Yes, it is true. If people have only ever written serial code then they will not be familiar with some of the problems that occur when you parallelise an application; such as serial bottlenecks and how you can unwittingly create a serial bottleneck by using synchronisation. Worse still are the subtle kinds of problems where you have data races or deadlocks, because you may not notice them when you are doing testing, they may occur rarely but when they occur they may be diabolical.

Is another problem you see being that developers do not understand threading properly if they come from serial programming?

My experience has been that a large number of customers are not writing their own applications, they are using off-the-shelf applications and to them sometimes it is all a black box. It performs the way it does and if they’re not happy with it they want to know about it or what can they do about it. The people we perhaps need to tackle would be the ISVs who are largely responsible for much of code being used out there.

Having said that though, we know that there are companies that are investing in developing application around frameworks that are parallel anyway, such as J2EE.

One of my concerns has been customers where they are not happy with the performance and yet they have hardware resources sitting around idle. So one challenge is to find ways of making use of all available hardware to make a transaction go as fast as possible rather than have the hardware sitting around idle.

I’ve seen applications where you have a transaction that may take 20 seconds [which] isn’t fast enough for a particular purpose, but if it is a single thread it’s going to be able to take advantage of more than one core.

The challenge for some [of] these applications is to get developers to use the concept of things like thread pools to make it easy for them to take advantage of additional hardware and get their applications to scale automatically as more hardware becomes available.

Is that challenge you describe something we will see frameworks help developers more with rather than developers trying to do it themselves?

I can see that there is a role for infrastructure frameworks and OSes to assist, but I do feel that there is still something inherent that will be required for years to come on the part of an application developer to break their problem down into component pieces.

And then have the mechanics of parallelising these individual pieces made much simpler by having the framework deal with it.

How much of the knowledge built up in dealing with multi-processor environments can be transferred to a multi-core environment?

I think anytime that you understand any of the general principles of contention and sharing of resource that it stands you in good stead. That you’d be on the lookout for serial bottlenecks, and some of the tools will help facilitate drilling down to identify where the bottleneck is.
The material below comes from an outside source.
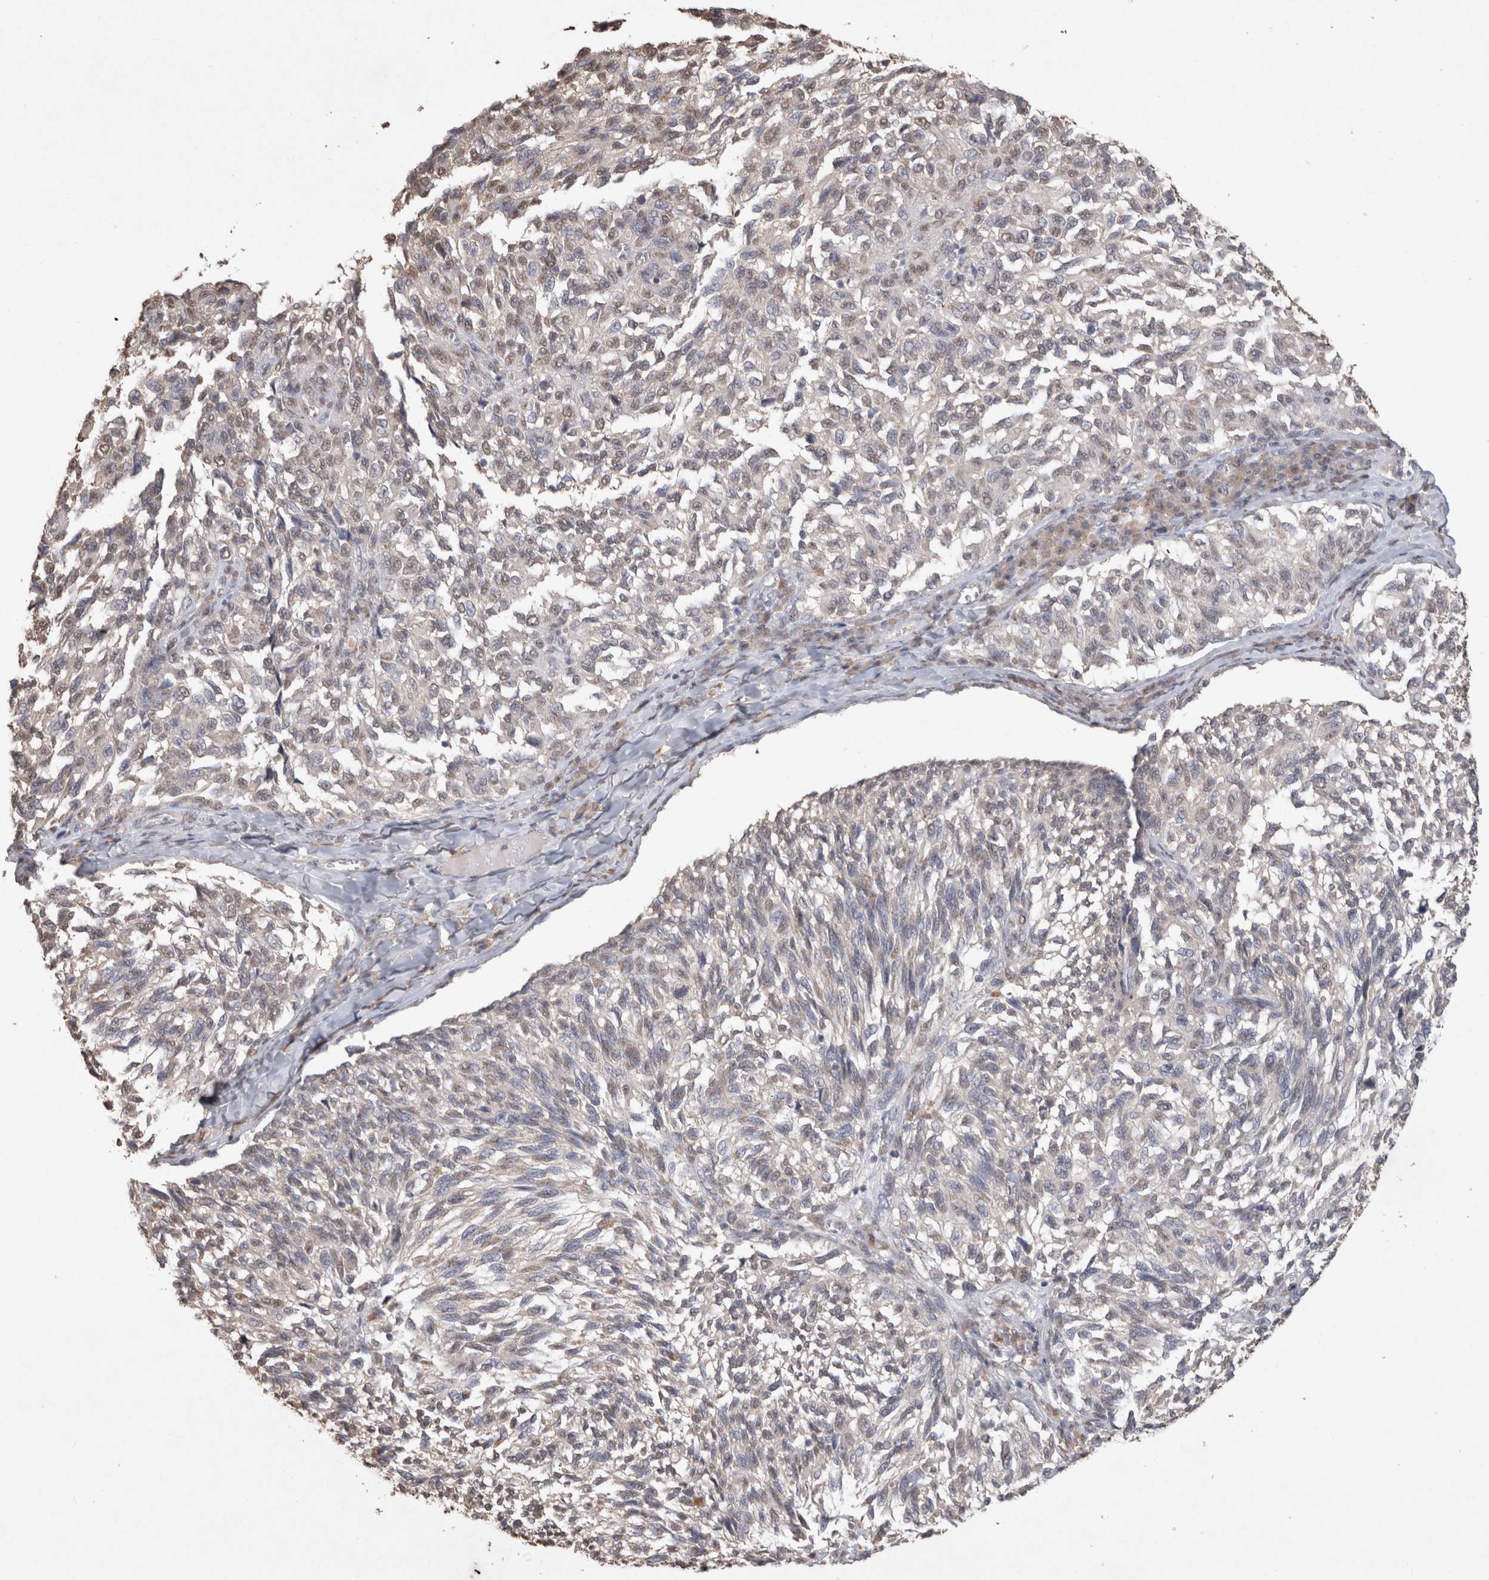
{"staining": {"intensity": "negative", "quantity": "none", "location": "none"}, "tissue": "melanoma", "cell_type": "Tumor cells", "image_type": "cancer", "snomed": [{"axis": "morphology", "description": "Malignant melanoma, NOS"}, {"axis": "topography", "description": "Skin"}], "caption": "DAB (3,3'-diaminobenzidine) immunohistochemical staining of human malignant melanoma shows no significant expression in tumor cells.", "gene": "MLX", "patient": {"sex": "female", "age": 73}}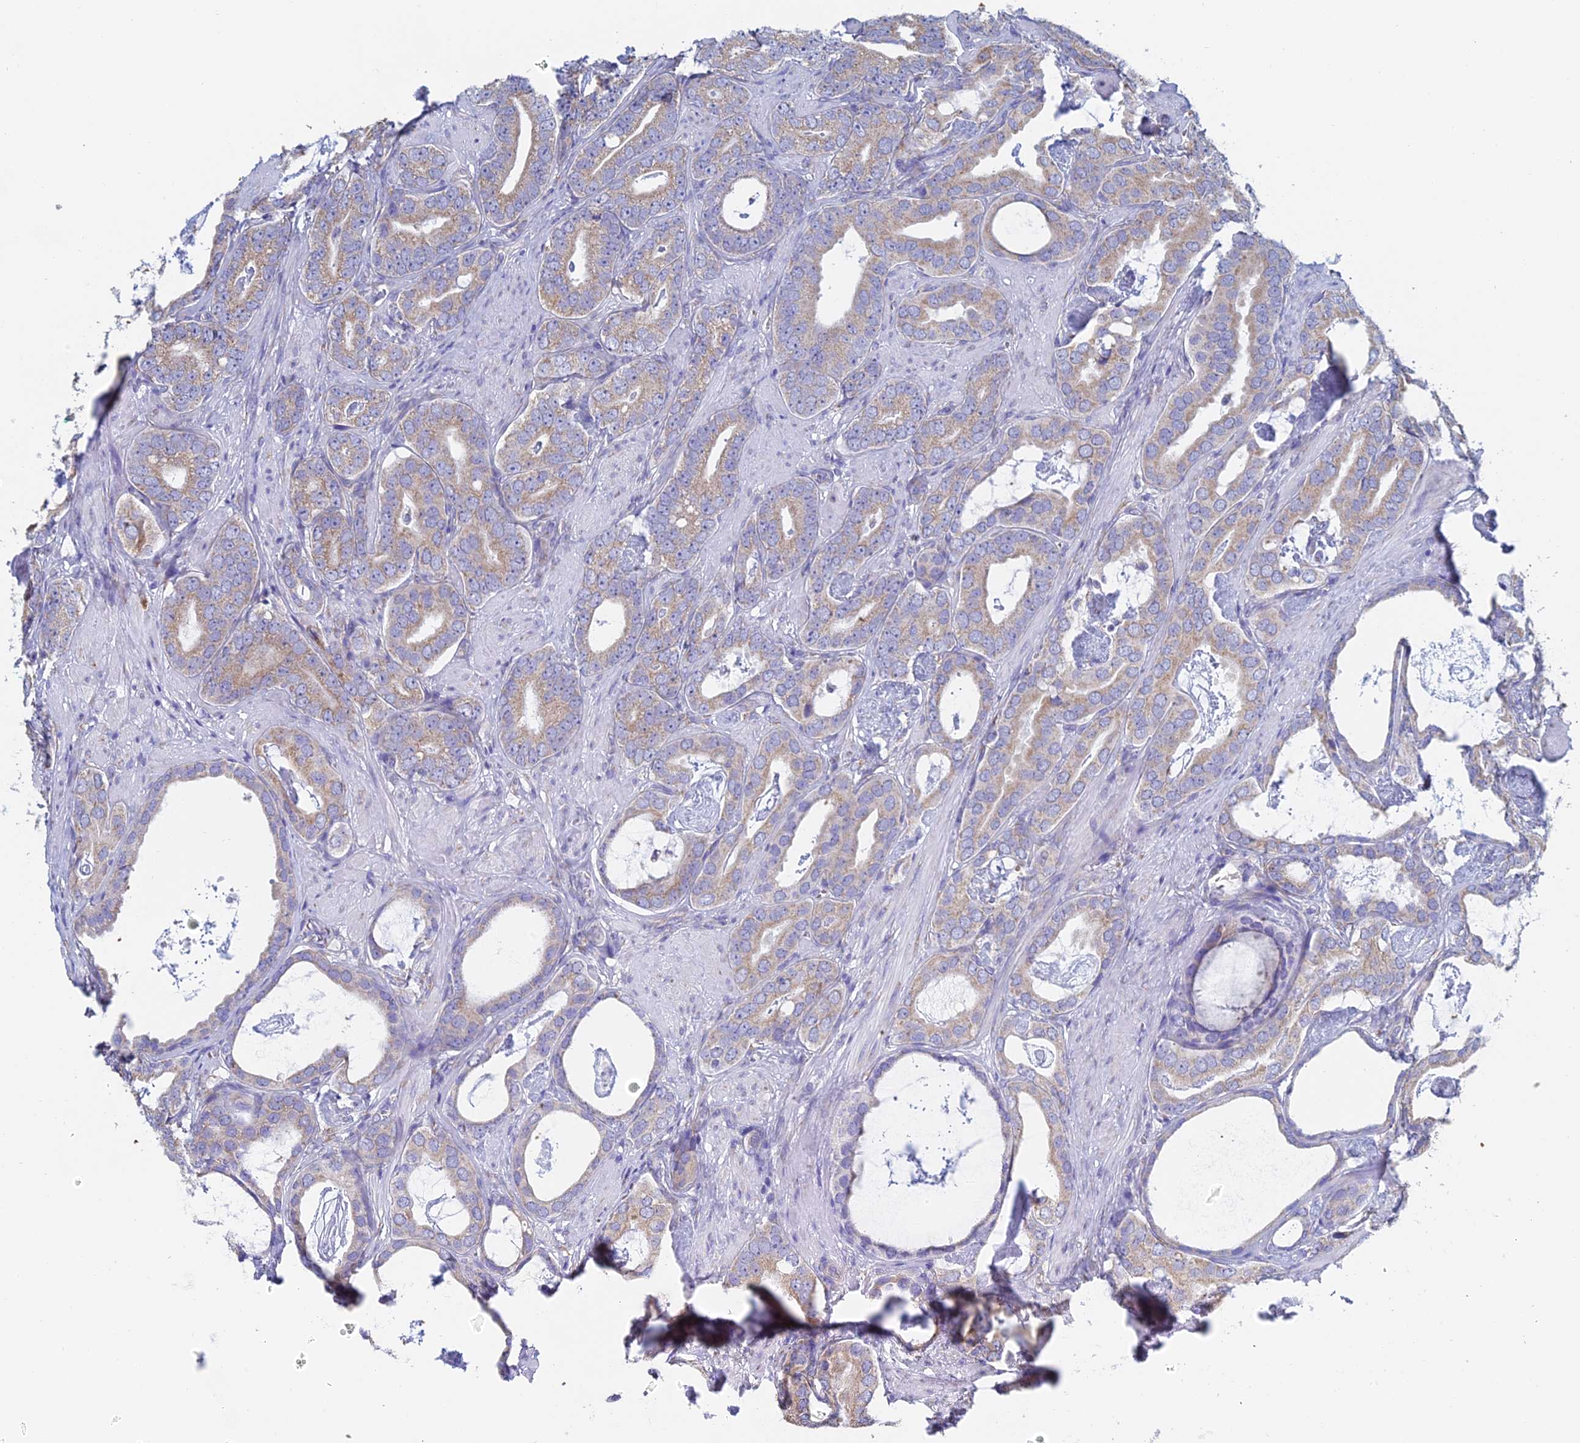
{"staining": {"intensity": "weak", "quantity": ">75%", "location": "cytoplasmic/membranous"}, "tissue": "prostate cancer", "cell_type": "Tumor cells", "image_type": "cancer", "snomed": [{"axis": "morphology", "description": "Adenocarcinoma, Low grade"}, {"axis": "topography", "description": "Prostate"}], "caption": "Prostate cancer (low-grade adenocarcinoma) stained with IHC exhibits weak cytoplasmic/membranous positivity in approximately >75% of tumor cells.", "gene": "CRACR2B", "patient": {"sex": "male", "age": 71}}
If you were running an application and you were running experiments in which you were increasing gradually the number of threads you were using and yet your throughput wasn’t going up to match the use of threads, then that would suggest you’ve got a serial bottleneck or a hardware resource is saturated.

So if you want to improve throughput you need to identify the bottleneck or resource and apply the usual standard heuristics: use less of it or find ways of adding more of that resource or eliminate the bottleneck in the first place.

Is there any light on the horizon for solving serial bottlenecks or at least improving the situation?

Transactional memory is one of the shining lights people hold a lot of hope for. With transactional memory you do not use traditional locks, you are relying on the underlying hardware to deal with the situation where two threads might be trying to manipulate a common resource concurrently. The idea being that all of the changes would be made atomically by one thread before the other thread.

There are limits to what the current state of the art can deal with, but nevertheless there [are] many common situation[s] where that would suffice.

When we see this technology appear in silicon then there shouldn’t be a performance penalty for using it.

That’s just an ongoing research topic, people are investigating it and researching what you can do with transactional memory.